Supplied records:
- Opening Delimiter -

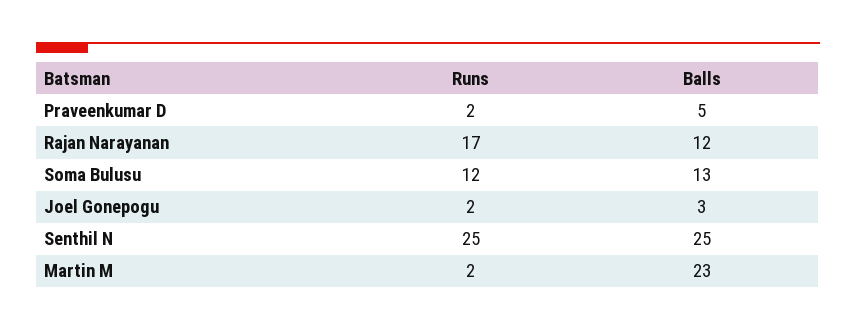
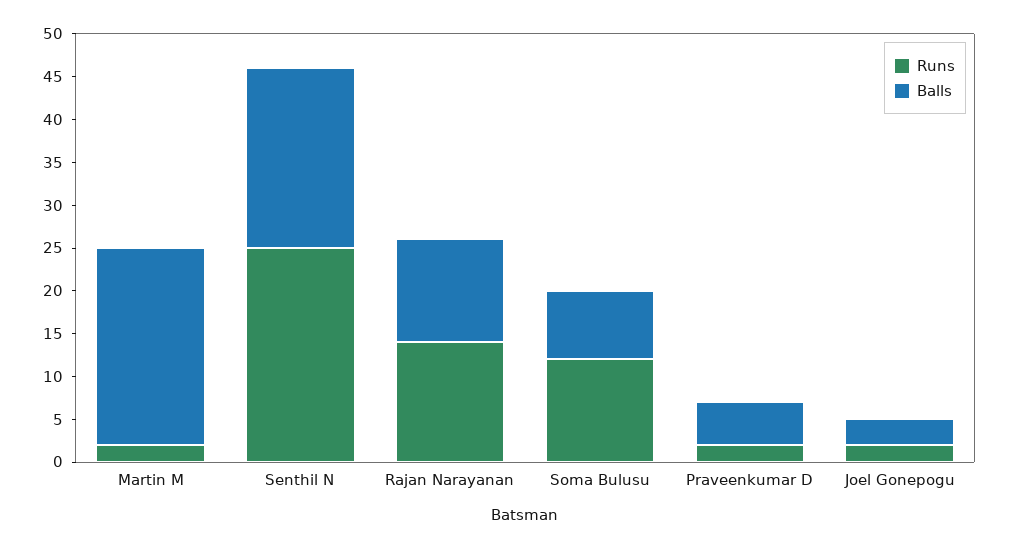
Runs, Rajan Narayanan: 17 -> 14
Balls, Soma Bulusu: 13 -> 8
Balls, Senthil N: 25 -> 21

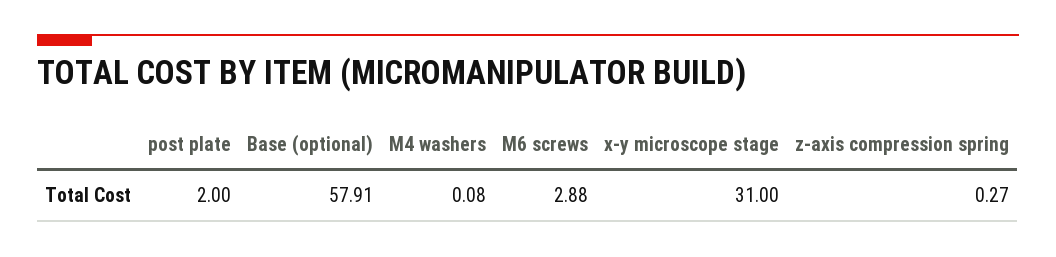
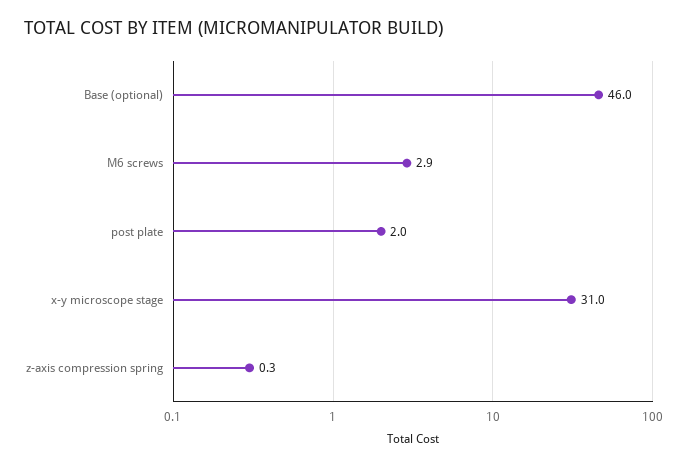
Base (optional): 57.91 -> 46
M4 washers: 0.08 -> none

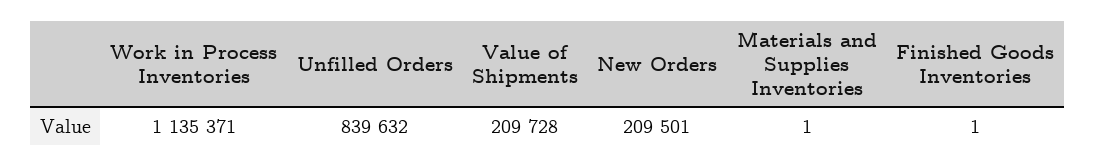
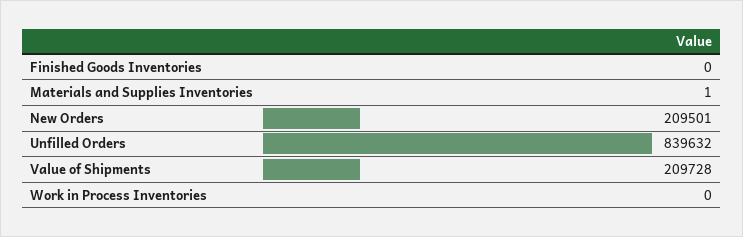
Work in Process Inventories: 1135371 -> 0
Finished Goods Inventories: 1 -> 0

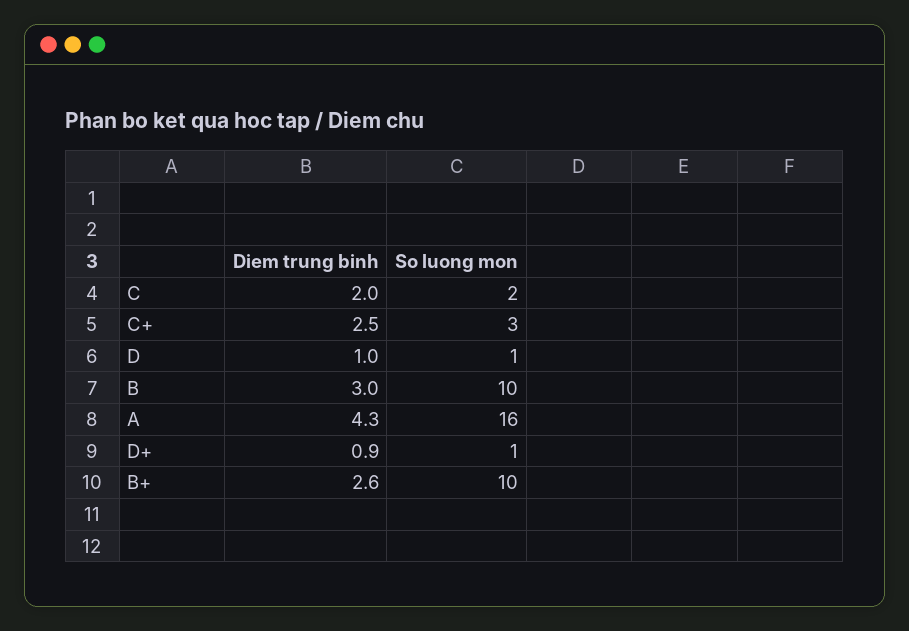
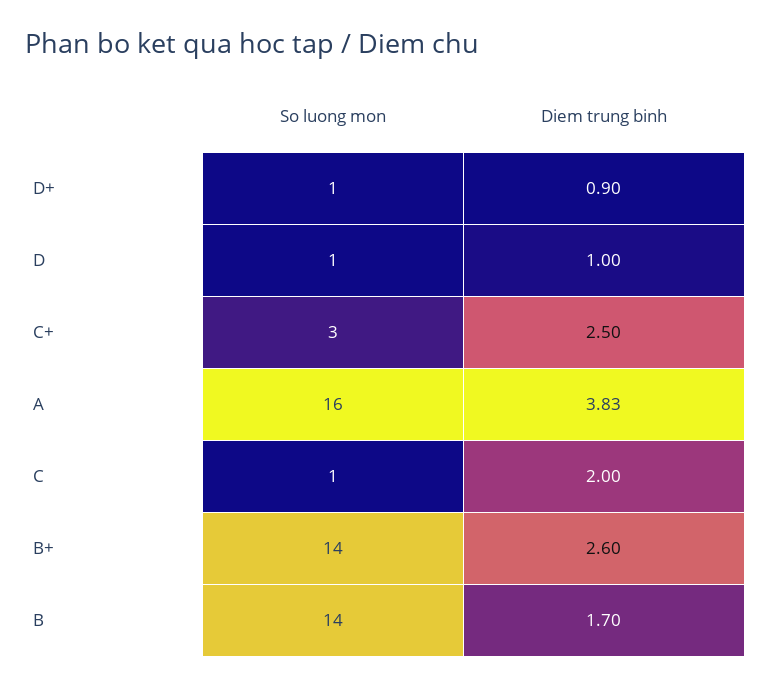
So luong mon, C: 2 -> 1
Diem trung binh, B: 3 -> 1.7
So luong mon, B: 10 -> 14
Diem trung binh, A: 4.3 -> 3.83
So luong mon, B+: 10 -> 14

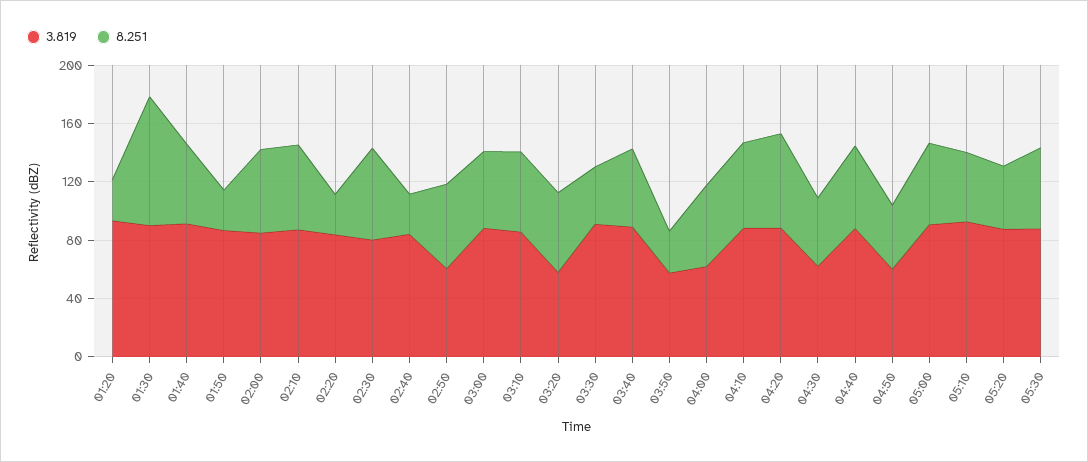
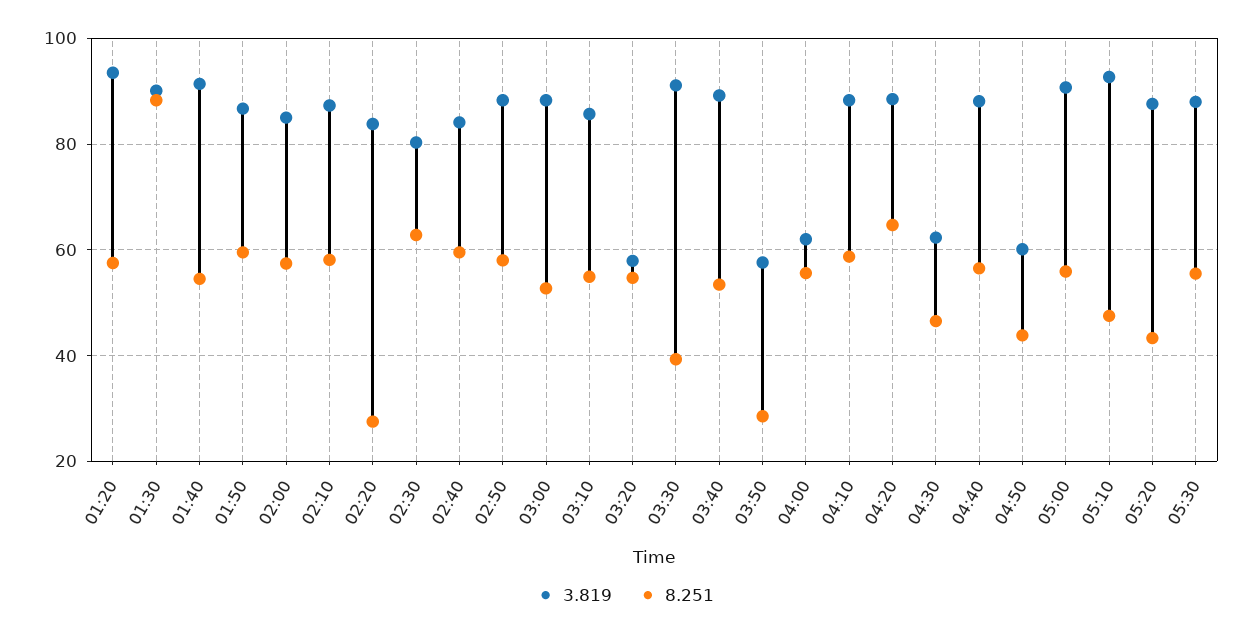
8.251, 01:20: 30 -> 58
8.251, 01:50: 30 -> 60
8.251, 02:40: 30 -> 60
3.819, 02:50: 60 -> 88

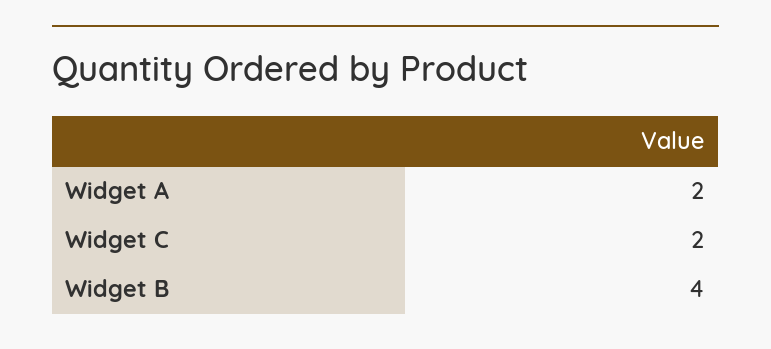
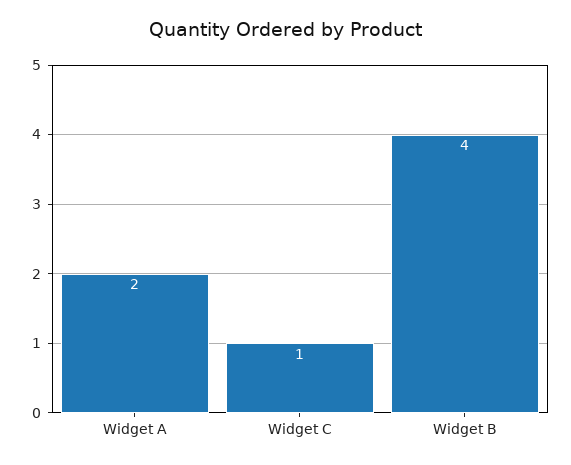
Widget C: 2 -> 1

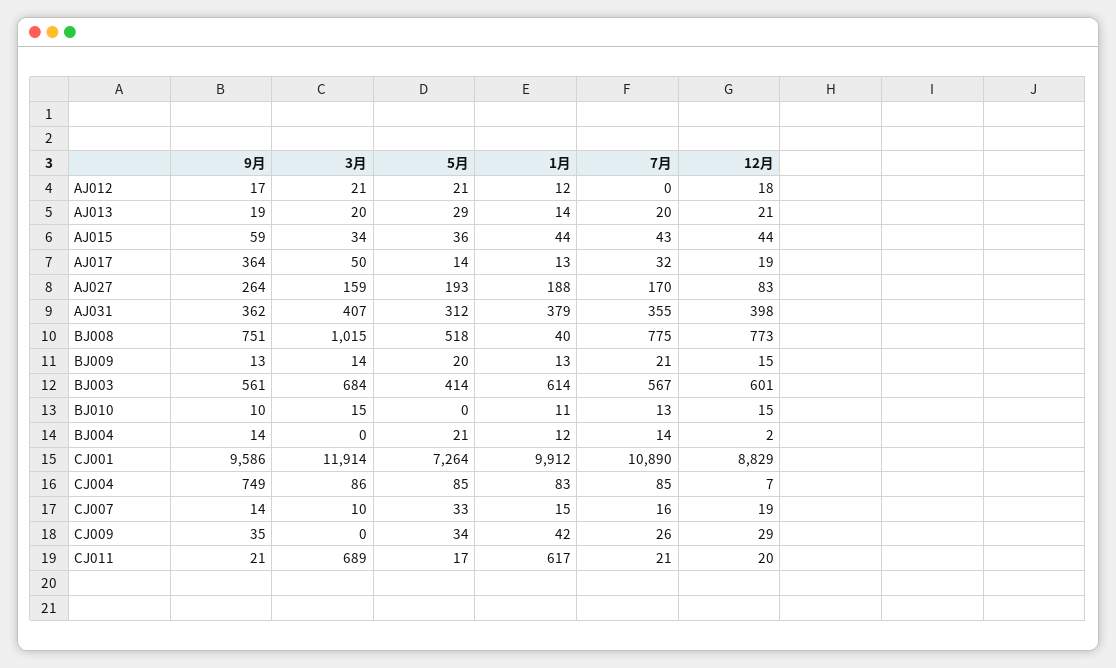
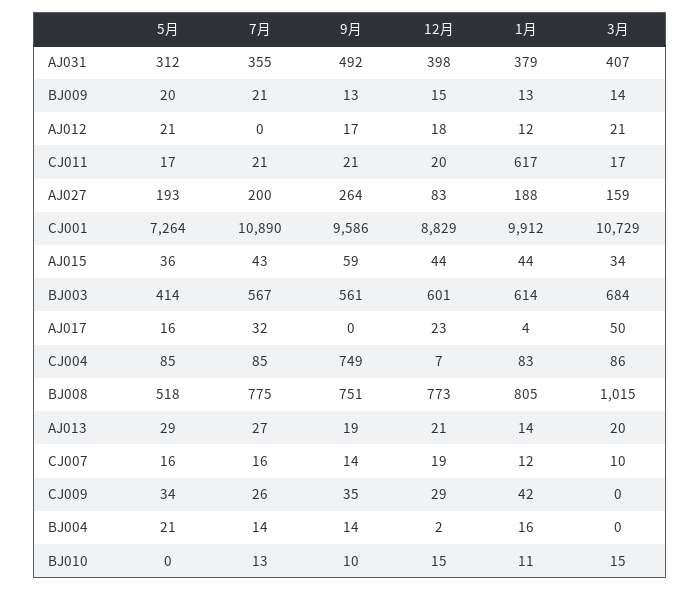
7月, AJ013: 20 -> 27
9月, AJ017: 364 -> 0
5月, AJ017: 14 -> 16
1月, AJ017: 13 -> 4
12月, AJ017: 19 -> 23
7月, AJ027: 170 -> 200
9月, AJ031: 362 -> 492
1月, BJ008: 40 -> 805
1月, BJ004: 12 -> 16
3月, CJ001: 11914 -> 10729
5月, CJ007: 33 -> 16
1月, CJ007: 15 -> 12
3月, CJ011: 689 -> 17

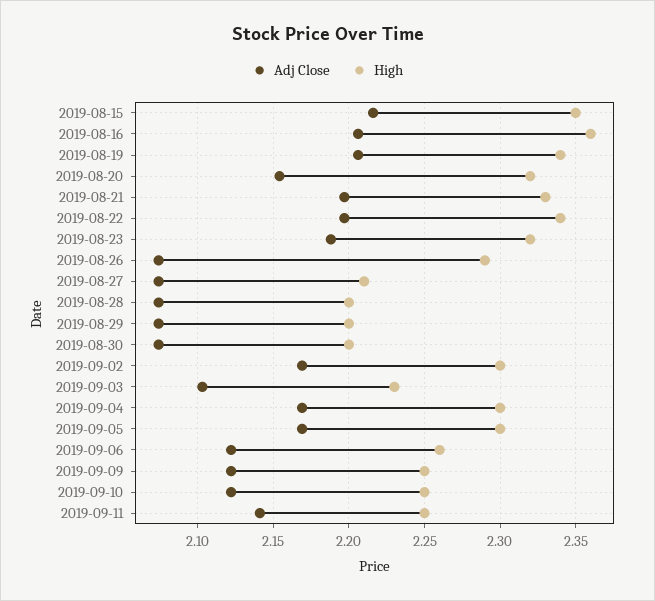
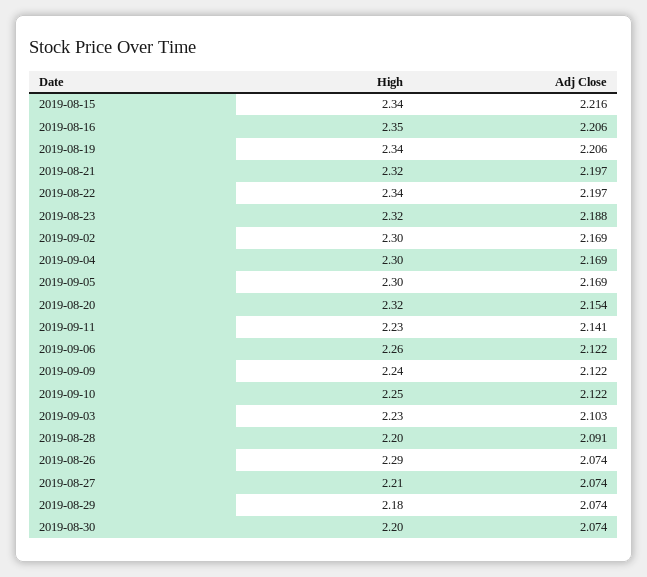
High, 2019-08-15: 2.35 -> 2.34
High, 2019-08-16: 2.36 -> 2.35
High, 2019-08-21: 2.33 -> 2.32
Adj Close, 2019-08-28: 2.075 -> 2.091
High, 2019-08-29: 2.2 -> 2.18
High, 2019-09-09: 2.25 -> 2.24
High, 2019-09-11: 2.25 -> 2.23

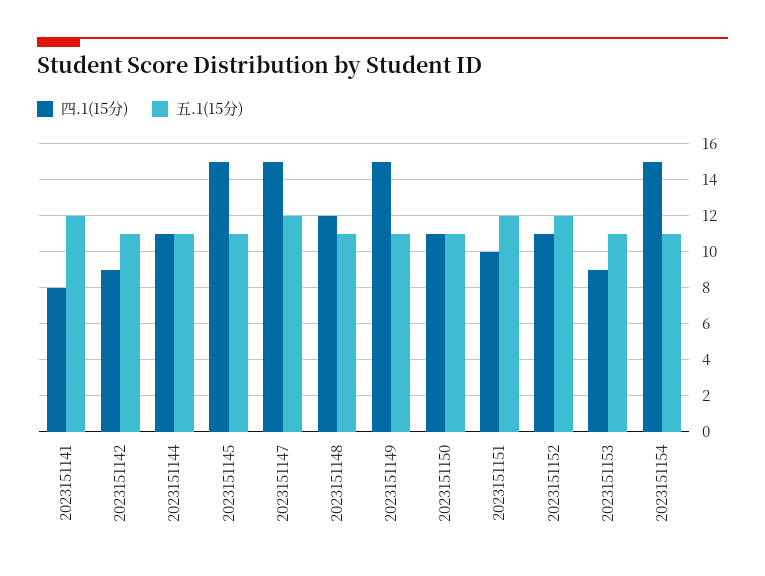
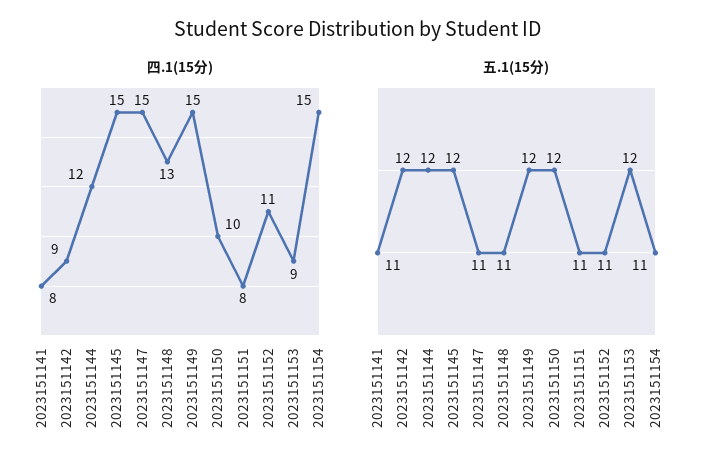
五.1(15分), 2023151141: 12 -> 11
五.1(15分), 2023151142: 11 -> 12
四.1(15分), 2023151144: 11 -> 12
五.1(15分), 2023151144: 11 -> 12
五.1(15分), 2023151145: 11 -> 12
五.1(15分), 2023151147: 12 -> 11
四.1(15分), 2023151148: 12 -> 13
五.1(15分), 2023151149: 11 -> 12
四.1(15分), 2023151150: 11 -> 10
五.1(15分), 2023151150: 11 -> 12
四.1(15分), 2023151151: 10 -> 8
五.1(15分), 2023151151: 12 -> 11
五.1(15分), 2023151152: 12 -> 11
五.1(15分), 2023151153: 11 -> 12

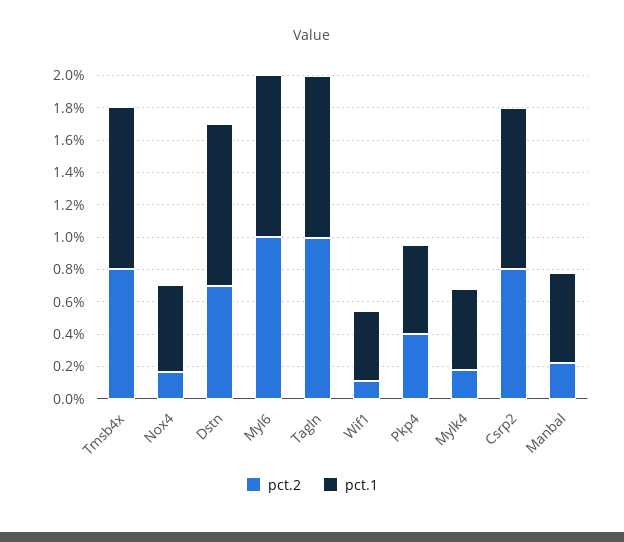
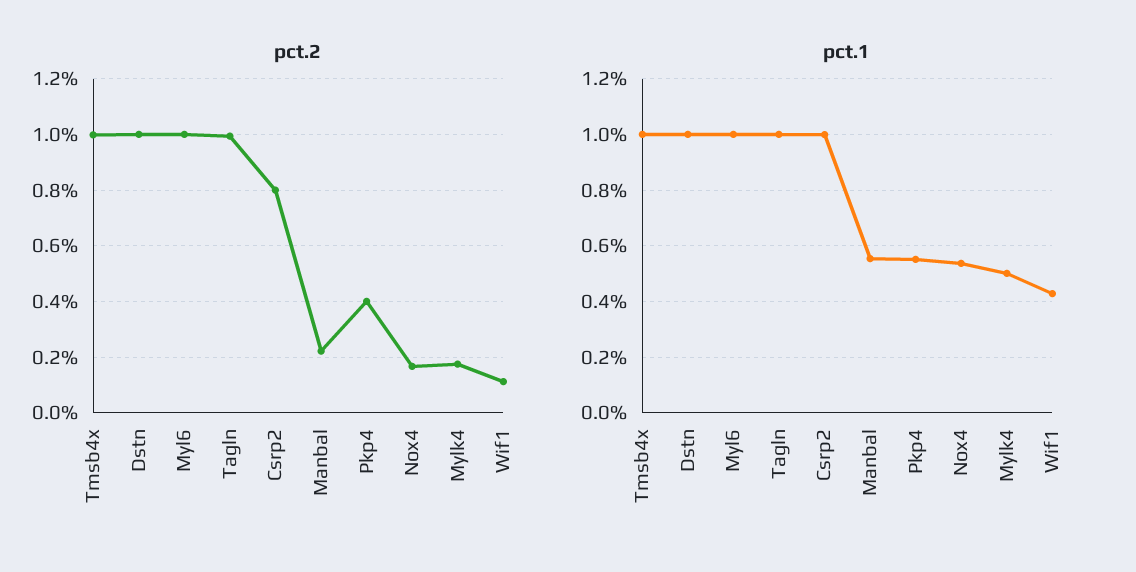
pct.2, Tmsb4x: 0.8 -> 1
pct.2, Dstn: 0.7 -> 1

- Closing Delimiter -

Job item: Having found the line with "So luong mon, B+: 10 -> 14" and the line with "四.1(15分), 2023151151: 10 -> 8" in the material above, write out exactly those two and every line between, leaving the pictures out.

Answer section:
So luong mon, B+: 10 -> 14

8.251, 01:20: 30 -> 58
8.251, 01:50: 30 -> 60
8.251, 02:40: 30 -> 60
3.819, 02:50: 60 -> 88

Widget C: 2 -> 1

7月, AJ013: 20 -> 27
9月, AJ017: 364 -> 0
5月, AJ017: 14 -> 16
1月, AJ017: 13 -> 4
12月, AJ017: 19 -> 23
7月, AJ027: 170 -> 200
9月, AJ031: 362 -> 492
1月, BJ008: 40 -> 805
1月, BJ004: 12 -> 16
3月, CJ001: 11914 -> 10729
5月, CJ007: 33 -> 16
1月, CJ007: 15 -> 12
3月, CJ011: 689 -> 17

High, 2019-08-15: 2.35 -> 2.34
High, 2019-08-16: 2.36 -> 2.35
High, 2019-08-21: 2.33 -> 2.32
Adj Close, 2019-08-28: 2.075 -> 2.091
High, 2019-08-29: 2.2 -> 2.18
High, 2019-09-09: 2.25 -> 2.24
High, 2019-09-11: 2.25 -> 2.23

五.1(15分), 2023151141: 12 -> 11
五.1(15分), 2023151142: 11 -> 12
四.1(15分), 2023151144: 11 -> 12
五.1(15分), 2023151144: 11 -> 12
五.1(15分), 2023151145: 11 -> 12
五.1(15分), 2023151147: 12 -> 11
四.1(15分), 2023151148: 12 -> 13
五.1(15分), 2023151149: 11 -> 12
四.1(15分), 2023151150: 11 -> 10
五.1(15分), 2023151150: 11 -> 12
四.1(15分), 2023151151: 10 -> 8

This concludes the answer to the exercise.